- WRITTEN TASK
Nothing but the pictures should be dropped when the records are transcribed word for word.

↓↓↓

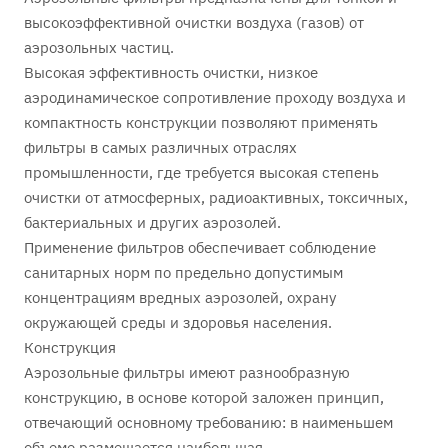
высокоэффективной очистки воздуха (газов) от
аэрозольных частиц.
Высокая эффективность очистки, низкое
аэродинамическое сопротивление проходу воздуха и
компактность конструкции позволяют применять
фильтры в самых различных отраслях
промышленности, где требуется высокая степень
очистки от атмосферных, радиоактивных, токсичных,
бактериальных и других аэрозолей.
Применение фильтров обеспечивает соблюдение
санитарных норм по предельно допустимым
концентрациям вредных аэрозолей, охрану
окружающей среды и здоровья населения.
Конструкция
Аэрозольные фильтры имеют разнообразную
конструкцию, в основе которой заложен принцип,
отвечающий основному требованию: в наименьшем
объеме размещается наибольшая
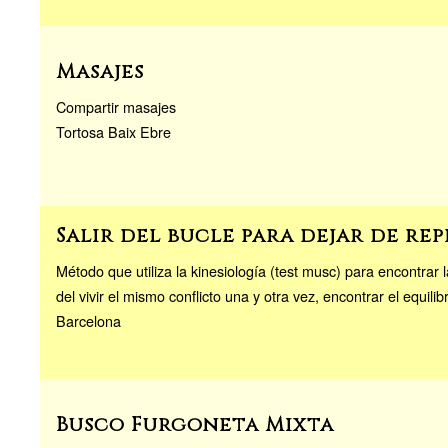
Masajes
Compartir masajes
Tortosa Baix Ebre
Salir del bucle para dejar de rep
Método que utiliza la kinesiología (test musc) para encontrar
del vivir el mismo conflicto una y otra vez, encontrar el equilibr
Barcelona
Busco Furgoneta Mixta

↑↑↑

- RESULT OF THE EXERCISE
высокоэффективной очистки воздуха (газов) от
аэрозольных частиц.
Высокая эффективность очистки, низкое
аэродинамическое сопротивление проходу воздуха и
компактность конструкции позволяют применять
фильтры в самых различных отраслях
промышленности, где требуется высокая степень
очистки от атмосферных, радиоактивных, токсичных,
бактериальных и других аэрозолей.
Применение фильтров обеспечивает соблюдение
санитарных норм по предельно допустимым
концентрациям вредных аэрозолей, охрану
окружающей среды и здоровья населения.
Конструкция
Аэрозольные фильтры имеют разнообразную
конструкцию, в основе которой заложен принцип,
отвечающий основному требованию: в наименьшем
объеме размещается наибольшая
Masajes
Compartir masajes
Tortosa Baix Ebre
Salir del bucle para dejar de rep
Método que utiliza la kinesiología (test musc) para encontrar
del vivir el mismo conflicto una y otra vez, encontrar el equilibr
Barcelona
Busco Furgoneta Mixta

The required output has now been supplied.